Top of Data provided

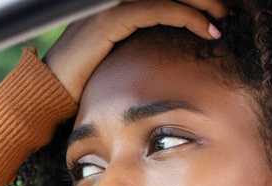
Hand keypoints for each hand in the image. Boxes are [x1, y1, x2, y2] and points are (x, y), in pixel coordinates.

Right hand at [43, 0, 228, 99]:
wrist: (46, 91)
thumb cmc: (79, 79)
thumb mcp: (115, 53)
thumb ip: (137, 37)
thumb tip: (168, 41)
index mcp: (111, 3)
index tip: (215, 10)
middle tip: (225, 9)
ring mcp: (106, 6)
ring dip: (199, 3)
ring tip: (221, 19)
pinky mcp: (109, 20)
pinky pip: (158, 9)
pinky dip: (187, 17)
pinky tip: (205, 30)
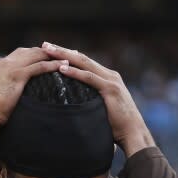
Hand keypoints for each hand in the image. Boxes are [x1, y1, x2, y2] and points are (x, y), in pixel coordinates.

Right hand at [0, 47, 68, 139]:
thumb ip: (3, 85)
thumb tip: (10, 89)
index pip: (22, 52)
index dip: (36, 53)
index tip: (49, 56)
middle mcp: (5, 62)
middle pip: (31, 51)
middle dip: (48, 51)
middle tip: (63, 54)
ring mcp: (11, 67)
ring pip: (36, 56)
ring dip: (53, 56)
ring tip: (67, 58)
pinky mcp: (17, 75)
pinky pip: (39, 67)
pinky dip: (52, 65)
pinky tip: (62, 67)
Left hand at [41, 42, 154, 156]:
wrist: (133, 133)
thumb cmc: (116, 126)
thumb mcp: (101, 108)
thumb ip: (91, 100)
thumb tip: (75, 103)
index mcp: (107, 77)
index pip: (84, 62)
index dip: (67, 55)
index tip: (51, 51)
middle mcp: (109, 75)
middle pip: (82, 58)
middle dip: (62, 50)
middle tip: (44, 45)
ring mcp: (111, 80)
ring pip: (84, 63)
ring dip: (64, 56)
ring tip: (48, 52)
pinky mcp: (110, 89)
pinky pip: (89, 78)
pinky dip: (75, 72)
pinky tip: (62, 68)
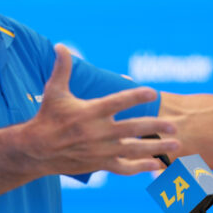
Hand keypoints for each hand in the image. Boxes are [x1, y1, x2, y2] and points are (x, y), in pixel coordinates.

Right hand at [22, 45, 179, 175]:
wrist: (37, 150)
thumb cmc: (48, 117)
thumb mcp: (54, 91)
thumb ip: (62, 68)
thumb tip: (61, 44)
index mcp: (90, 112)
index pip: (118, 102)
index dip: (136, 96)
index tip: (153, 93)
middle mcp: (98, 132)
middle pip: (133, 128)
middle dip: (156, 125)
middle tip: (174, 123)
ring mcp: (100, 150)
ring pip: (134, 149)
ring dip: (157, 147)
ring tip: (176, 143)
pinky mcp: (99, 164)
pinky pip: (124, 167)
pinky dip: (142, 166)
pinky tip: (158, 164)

Bottom of Data provided
Top of Data provided

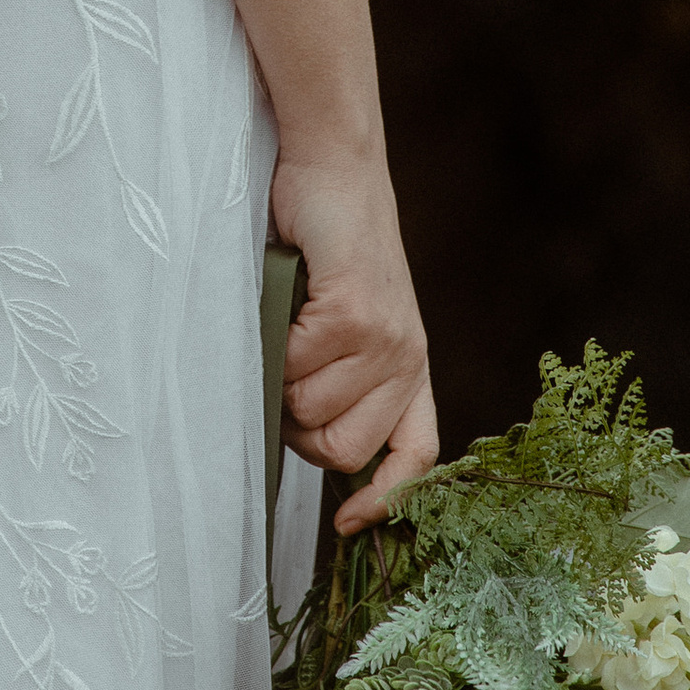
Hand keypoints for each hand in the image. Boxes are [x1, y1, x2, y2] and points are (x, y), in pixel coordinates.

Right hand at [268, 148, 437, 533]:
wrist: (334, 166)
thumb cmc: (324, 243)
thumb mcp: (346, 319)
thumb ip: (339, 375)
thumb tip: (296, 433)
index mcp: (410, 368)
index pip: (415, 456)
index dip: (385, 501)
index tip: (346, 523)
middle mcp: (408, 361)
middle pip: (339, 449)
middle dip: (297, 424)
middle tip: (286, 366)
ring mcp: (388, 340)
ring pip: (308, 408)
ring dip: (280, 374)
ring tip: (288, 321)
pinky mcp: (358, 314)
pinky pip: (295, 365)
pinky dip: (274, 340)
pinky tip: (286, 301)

Bottom of Data provided
Top of Data provided

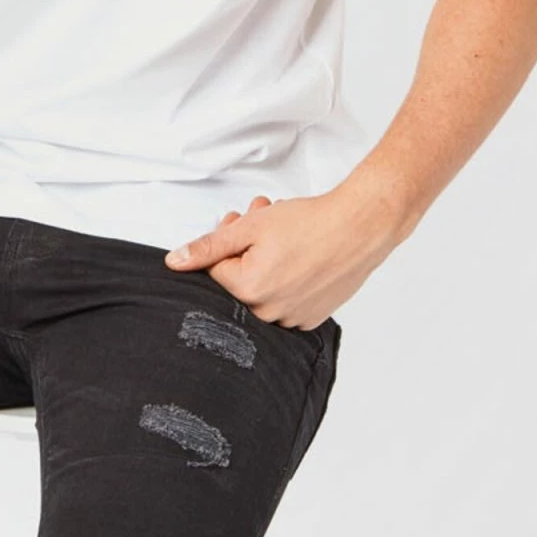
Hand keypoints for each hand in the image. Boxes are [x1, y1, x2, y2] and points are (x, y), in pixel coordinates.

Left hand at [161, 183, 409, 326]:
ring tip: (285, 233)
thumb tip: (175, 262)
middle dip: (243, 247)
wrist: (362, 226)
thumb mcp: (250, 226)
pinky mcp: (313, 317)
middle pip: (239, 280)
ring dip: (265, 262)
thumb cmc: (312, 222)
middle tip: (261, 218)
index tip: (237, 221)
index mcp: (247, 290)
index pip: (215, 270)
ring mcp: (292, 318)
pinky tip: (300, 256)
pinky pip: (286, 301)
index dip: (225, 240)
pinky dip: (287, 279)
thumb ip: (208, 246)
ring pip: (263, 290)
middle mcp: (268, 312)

Bottom of Data provided

What needs to be done
Print an exact copy of the lines above, from the one containing "pinky mcp: (110, 89)" through the one containing "index pip: (118, 102)", and leave out the pictures.

Output below
pinky mcp: (110, 89)
pinky pip: (89, 78)
pinky dip: (75, 72)
pinky tip: (62, 68)
Hand keypoints for each hand in the image. Boxes are [x1, y1, x2, y2] and points are (x, y), in pixel coordinates.

Right hand at [22, 45, 179, 175]:
wrist: (37, 150)
thumb cmc: (48, 117)
thumb mcp: (54, 91)
thumb ip: (62, 68)
thumb tip: (61, 44)
index mcp: (90, 112)
index pip: (118, 102)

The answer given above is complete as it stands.